2.class BertModel(object):

class BertModel(object):
  """BERT model ("Bidirectional Encoder Representations from Transformers").
  def __init__(self,
               config,#上边第一个类BertConfig的实例
               is_training,#控制是否训练模型
               input_ids,#int32位的Tensor，维度为[batch_size, seq_length]
               input_mask=None,#可选，int32位的Tensor，维度为[batch_size, seq_length]
               token_type_ids=None,#可选，int32位，维度为[batch_size, seq_length]
               use_one_hot_embeddings=False,#可选，是否用one-hot,或使用tf.embedding_lookup()的预训练词向量
               scope=None#变量可用的范围，默认是整个bert):
#当config实例错误或输入维度错误时，提示ValueError

    config = copy.deepcopy(config)
    if not is_training:#如果is_training是False，dropout设为0
      config.hidden_dropout_prob = 0.0
      config.attention_probs_dropout_prob = 0.0

    input_shape = get_shape_list(input_ids, expected_rank=2)
    batch_size = input_shape[0]
    seq_length = input_shape[1]

    if input_mask is None:#未提供mask，就都设为1
      input_mask = tf.ones(shape=[batch_size, seq_length], dtype=tf.int32)
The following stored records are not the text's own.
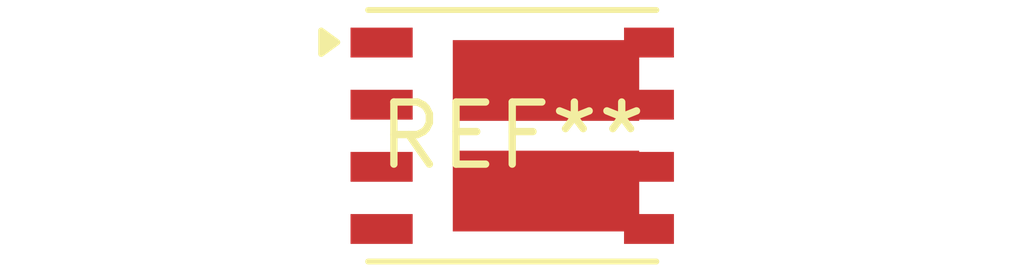
<source format=kicad_pcb>
(kicad_pcb (version 20240108) (generator pcbnew)

  (general
    (thickness 1.6)
  )

  (paper "A4")
  (layers
    (0 "F.Cu" signal)
    (31 "B.Cu" signal)
    (32 "B.Adhes" user "B.Adhesive")
    (33 "F.Adhes" user "F.Adhesive")
    (34 "B.Paste" user)
    (35 "F.Paste" user)
    (36 "B.SilkS" user "B.Silkscreen")
    (37 "F.SilkS" user "F.Silkscreen")
    (38 "B.Mask" user)
    (39 "F.Mask" user)
    (40 "Dwgs.User" user "User.Drawings")
    (41 "Cmts.User" user "User.Comments")
    (42 "Eco1.User" user "User.Eco1")
    (43 "Eco2.User" user "User.Eco2")
    (44 "Edge.Cuts" user)
    (45 "Margin" user)
    (46 "B.CrtYd" user "B.Courtyard")
    (47 "F.CrtYd" user "F.Courtyard")
    (48 "B.Fab" user)
    (49 "F.Fab" user)
    (50 "User.1" user)
    (51 "User.2" user)
    (52 "User.3" user)
    (53 "User.4" user)
    (54 "User.5" user)
    (55 "User.6" user)
    (56 "User.7" user)
    (57 "User.8" user)
    (58 "User.9" user)
  )

  (setup
    (pad_to_mask_clearance 0)
    (pcbplotparams
      (layerselection 0x00010fc_ffffffff)
      (plot_on_all_layers_selection 0x0000000_00000000)
      (disableapertmacros false)
      (usegerberextensions false)
      (usegerberattributes false)
      (usegerberadvancedattributes false)
      (creategerberjobfile false)
      (dashed_line_dash_ratio 12.000000)
      (dashed_line_gap_ratio 3.000000)
      (svgprecision 4)
      (plotframeref false)
      (viasonmask false)
      (mode 1)
      (useauxorigin false)
      (hpglpennumber 1)
      (hpglpenspeed 20)
      (hpglpendiameter 15.000000)
      (dxfpolygonmode false)
      (dxfimperialunits false)
      (dxfusepcbnewfont false)
      (psnegative false)
      (psa4output false)
      (plotreference false)
      (plotvalue false)
      (plotinvisibletext false)
      (sketchpadsonfab false)
      (subtractmaskfromsilk false)
      (outputformat 1)
      (mirror false)
      (drillshape 1)
      (scaleselection 1)
      (outputdirectory "")
    )
  )

  (net 0 "")

  (footprint "PowerPAK_SO-8_Dual" (layer "F.Cu") (at 0 0))

)

</source>
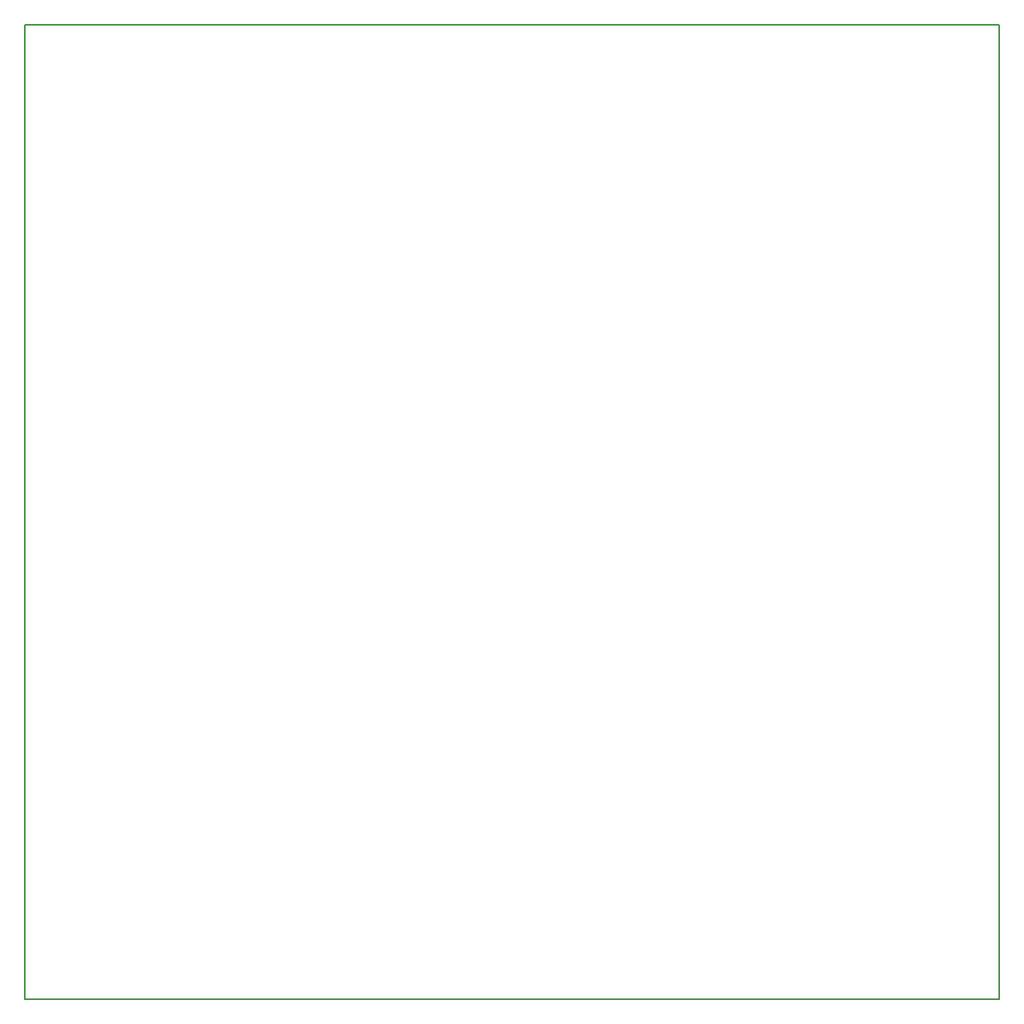
<source format=gko>
G04 This is an RS-274x file exported by *
G04 gerbv version 2.6.1 *
G04 More information is available about gerbv at *
G04 http://gerbv.geda-project.org/ *
G04 --End of header info--*
%MOIN*%
%FSLAX34Y34*%
%IPPOS*%
G04 --Define apertures--*
%ADD10C,0.0079*%
%ADD11C,0.0050*%
%ADD12R,0.0512X0.0080*%
G04 --Start main section--*
G54D11*
G01X0003974Y0043270D02*
G01X0043270Y0043270D01*
G01X0043270Y0003974D02*
G01X0043270Y0043270D01*
G01X0003974Y0003974D02*
G01X0043270Y0003974D01*
G01X0003974Y0003974D02*
G01X0003974Y0043270D01*
M02*

</source>
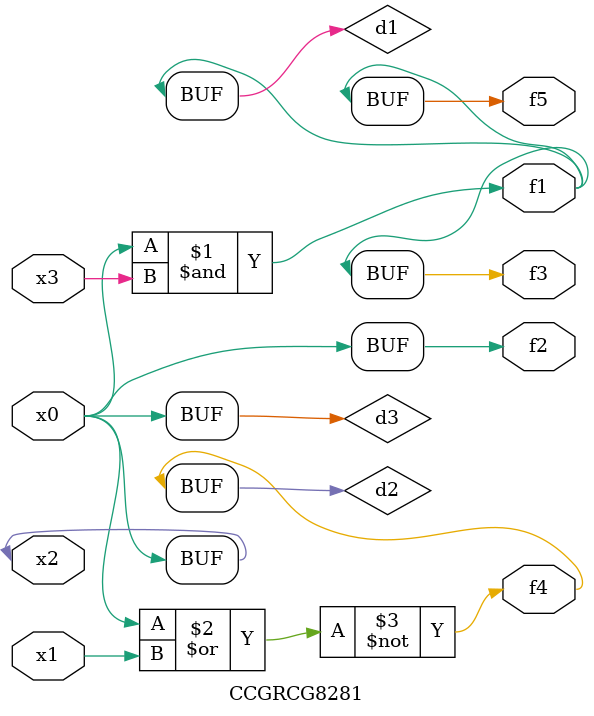
<source format=v>
module CCGRCG8281(
	input x0, x1, x2, x3,
	output f1, f2, f3, f4, f5
);

	wire d1, d2, d3;

	and (d1, x2, x3);
	nor (d2, x0, x1);
	buf (d3, x0, x2);
	assign f1 = d1;
	assign f2 = d3;
	assign f3 = d1;
	assign f4 = d2;
	assign f5 = d1;
endmodule

</source>
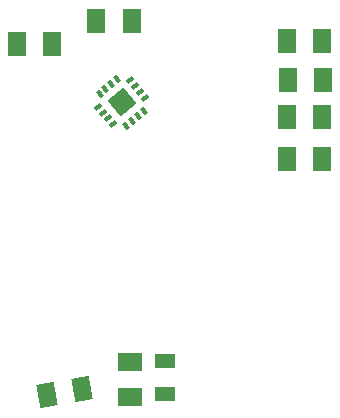
<source format=gbp>
G04 Layer_Color=128*
%FSLAX24Y24*%
%MOIN*%
G70*
G01*
G75*
%ADD12R,0.0591X0.0787*%
%ADD14R,0.0787X0.0591*%
G04:AMPARAMS|DCode=31|XSize=59.1mil|YSize=78.7mil|CornerRadius=0mil|HoleSize=0mil|Usage=FLASHONLY|Rotation=10.000|XOffset=0mil|YOffset=0mil|HoleType=Round|Shape=Rectangle|*
%AMROTATEDRECTD31*
4,1,4,-0.0222,-0.0439,-0.0359,0.0336,0.0222,0.0439,0.0359,-0.0336,-0.0222,-0.0439,0.0*
%
%ADD31ROTATEDRECTD31*%

%ADD32R,0.0689X0.0492*%
G04:AMPARAMS|DCode=33|XSize=14.6mil|YSize=25.6mil|CornerRadius=0mil|HoleSize=0mil|Usage=FLASHONLY|Rotation=130.000|XOffset=0mil|YOffset=0mil|HoleType=Round|Shape=Rectangle|*
%AMROTATEDRECTD33*
4,1,4,0.0145,0.0026,-0.0051,-0.0138,-0.0145,-0.0026,0.0051,0.0138,0.0145,0.0026,0.0*
%
%ADD33ROTATEDRECTD33*%

G04:AMPARAMS|DCode=34|XSize=14.6mil|YSize=25.6mil|CornerRadius=0mil|HoleSize=0mil|Usage=FLASHONLY|Rotation=220.000|XOffset=0mil|YOffset=0mil|HoleType=Round|Shape=Rectangle|*
%AMROTATEDRECTD34*
4,1,4,-0.0026,0.0145,0.0138,-0.0051,0.0026,-0.0145,-0.0138,0.0051,-0.0026,0.0145,0.0*
%
%ADD34ROTATEDRECTD34*%

%ADD35P,0.0974X4X265.0*%
G36*
X13489Y10788D02*
X13338Y10661D01*
X13211Y10812D01*
X13362Y10939D01*
X13489Y10788D01*
D02*
G37*
D12*
X12509Y13500D02*
D03*
X13691D02*
D03*
X11041Y12750D02*
D03*
X9859D02*
D03*
X18859Y8900D02*
D03*
X20041D02*
D03*
X18861Y10300D02*
D03*
X20042D02*
D03*
X18883Y11549D02*
D03*
X20064D02*
D03*
X18859Y12850D02*
D03*
X20041D02*
D03*
D14*
X13632Y959D02*
D03*
Y2141D02*
D03*
D31*
X10850Y1047D02*
D03*
X12013Y1253D02*
D03*
D32*
X14796Y1076D02*
D03*
Y2159D02*
D03*
D33*
X13069Y10063D02*
D03*
X12904Y10259D02*
D03*
X12740Y10455D02*
D03*
X12576Y10651D02*
D03*
X13631Y11537D02*
D03*
X13796Y11341D02*
D03*
X13960Y11145D02*
D03*
X14125Y10949D02*
D03*
D34*
X12613Y11081D02*
D03*
X12809Y11246D02*
D03*
X13005Y11410D02*
D03*
X13201Y11575D02*
D03*
X14087Y10519D02*
D03*
X13891Y10354D02*
D03*
X13695Y10190D02*
D03*
X13499Y10025D02*
D03*
D35*
X13350Y10800D02*
D03*
M02*

</source>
    if token_type_ids is None:#未提供token_type都设为0
      token_type_ids = tf.zeros(shape=[batch_size, seq_length], dtype=tf.int32)

    with tf.variable_scope(scope, default_name="bert"):
      with tf.variable_scope("embeddings"):
        # Perform embedding lookup on the word ids.
        (self.embedding_output, self.embedding_table) = embedding_lookup(
            input_ids=input_ids,
            vocab_size=config.vocab_size,
            embedding_size=config.hidden_size,
            initializer_range=config.initializer_range,
            word_embedding_name="word_embeddings",
            use_one_hot_embeddings=use_one_hot_embeddings)
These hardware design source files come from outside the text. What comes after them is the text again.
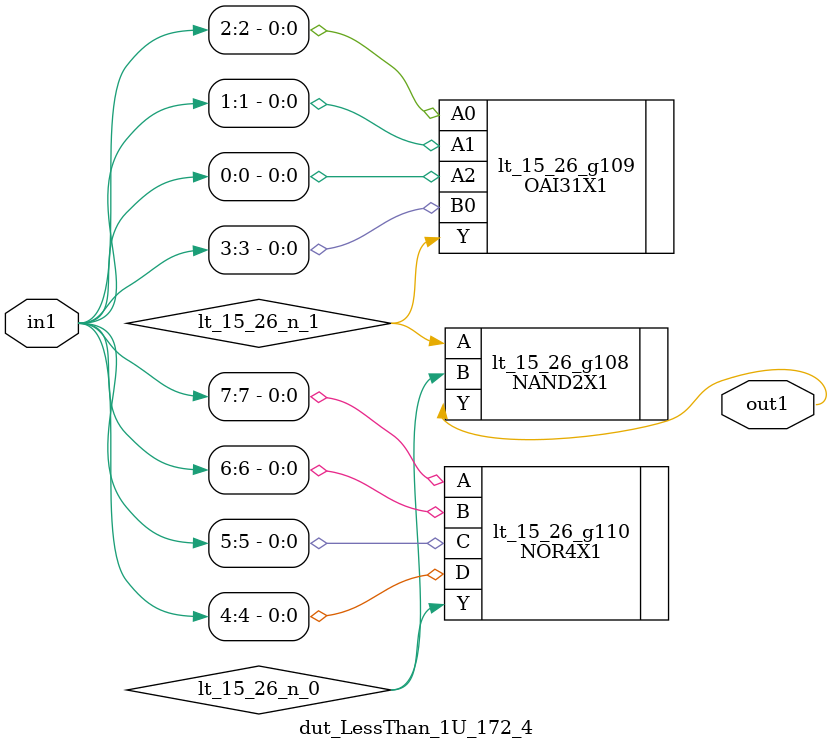
<source format=v>
`timescale 1ps / 1ps


module dut_LessThan_1U_172_4(in1, out1);
  input [7:0] in1;
  output out1;
  wire [7:0] in1;
  wire out1;
  wire lt_15_26_n_0, lt_15_26_n_1;
  NAND2X1 lt_15_26_g108(.A (lt_15_26_n_1), .B (lt_15_26_n_0), .Y
       (out1));
  OAI31X1 lt_15_26_g109(.A0 (in1[2]), .A1 (in1[1]), .A2 (in1[0]), .B0
       (in1[3]), .Y (lt_15_26_n_1));
  NOR4X1 lt_15_26_g110(.A (in1[7]), .B (in1[6]), .C (in1[5]), .D
       (in1[4]), .Y (lt_15_26_n_0));
endmodule



</source>
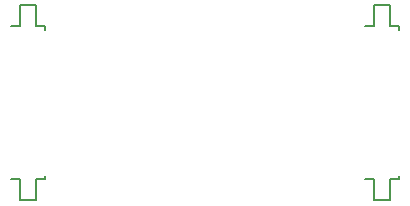
<source format=gbo>
G04 #@! TF.GenerationSoftware,KiCad,Pcbnew,no-vcs-found-d3b382c~59~ubuntu16.04.1*
G04 #@! TF.CreationDate,2017-07-20T01:56:19+01:00*
G04 #@! TF.ProjectId,m3pyro,6D337079726F2E6B696361645F706362,rev?*
G04 #@! TF.SameCoordinates,Original
G04 #@! TF.FileFunction,Legend,Bot*
G04 #@! TF.FilePolarity,Positive*
%FSLAX46Y46*%
G04 Gerber Fmt 4.6, Leading zero omitted, Abs format (unit mm)*
G04 Created by KiCad (PCBNEW no-vcs-found-d3b382c~59~ubuntu16.04.1) date Thu Jul 20 01:56:19 2017*
%MOMM*%
%LPD*%
G01*
G04 APERTURE LIST*
%ADD10C,0.150000*%
%ADD11C,1.200000*%
%ADD12R,2.220000X0.740000*%
G04 APERTURE END LIST*
D10*
X114315000Y-93535000D02*
X113550000Y-93535000D01*
X114315000Y-91755000D02*
X114315000Y-93535000D01*
X115685000Y-91755000D02*
X114315000Y-91755000D01*
X115685000Y-93535000D02*
X115685000Y-91755000D01*
X116450000Y-93535000D02*
X115685000Y-93535000D01*
X116450000Y-93835000D02*
X116450000Y-93535000D01*
X116450000Y-106465000D02*
X116450000Y-106165000D01*
X115685000Y-106465000D02*
X116450000Y-106465000D01*
X115685000Y-108245000D02*
X115685000Y-106465000D01*
X114315000Y-108245000D02*
X115685000Y-108245000D01*
X114315000Y-106465000D02*
X114315000Y-108245000D01*
X113550000Y-106465000D02*
X114315000Y-106465000D01*
X83550000Y-106465000D02*
X84315000Y-106465000D01*
X84315000Y-106465000D02*
X84315000Y-108245000D01*
X84315000Y-108245000D02*
X85685000Y-108245000D01*
X85685000Y-108245000D02*
X85685000Y-106465000D01*
X85685000Y-106465000D02*
X86450000Y-106465000D01*
X86450000Y-106465000D02*
X86450000Y-106165000D01*
X86450000Y-93835000D02*
X86450000Y-93535000D01*
X86450000Y-93535000D02*
X85685000Y-93535000D01*
X85685000Y-93535000D02*
X85685000Y-91755000D01*
X85685000Y-91755000D02*
X84315000Y-91755000D01*
X84315000Y-91755000D02*
X84315000Y-93535000D01*
X84315000Y-93535000D02*
X83550000Y-93535000D01*
%LPC*%
D11*
X115000000Y-92695000D03*
X115000000Y-107305000D03*
D12*
X116365000Y-105715000D03*
X113635000Y-105715000D03*
X116365000Y-104445000D03*
X113635000Y-104445000D03*
X116365000Y-103175000D03*
X113635000Y-103175000D03*
X116365000Y-101905000D03*
X113635000Y-101905000D03*
X116365000Y-100635000D03*
X113635000Y-100635000D03*
X116365000Y-99365000D03*
X113635000Y-99365000D03*
X116365000Y-98095000D03*
X113635000Y-98095000D03*
X116365000Y-96825000D03*
X113635000Y-96825000D03*
X116365000Y-95555000D03*
X113635000Y-95555000D03*
X116365000Y-94285000D03*
X113635000Y-94285000D03*
X83635000Y-94285000D03*
X86365000Y-94285000D03*
X83635000Y-95555000D03*
X86365000Y-95555000D03*
X83635000Y-96825000D03*
X86365000Y-96825000D03*
X83635000Y-98095000D03*
X86365000Y-98095000D03*
X83635000Y-99365000D03*
X86365000Y-99365000D03*
X83635000Y-100635000D03*
X86365000Y-100635000D03*
X83635000Y-101905000D03*
X86365000Y-101905000D03*
X83635000Y-103175000D03*
X86365000Y-103175000D03*
X83635000Y-104445000D03*
X86365000Y-104445000D03*
X83635000Y-105715000D03*
X86365000Y-105715000D03*
D11*
X85000000Y-107305000D03*
X85000000Y-92695000D03*
M02*

</source>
        # Add positional embeddings and token type embeddings, then layer
        # normalize and perform dropout.
        self.embedding_output = embedding_postprocessor(
            input_tensor=self.embedding_output,
            use_token_type=True,
            token_type_ids=token_type_ids,
            token_type_vocab_size=config.type_vocab_size,
            token_type_embedding_name="token_type_embeddings",
            use_position_embeddings=True,
            position_embedding_name="position_embeddings",
            initializer_range=config.initializer_range,
            max_position_embeddings=config.max_position_embeddings,
            dropout_prob=config.hidden_dropout_prob)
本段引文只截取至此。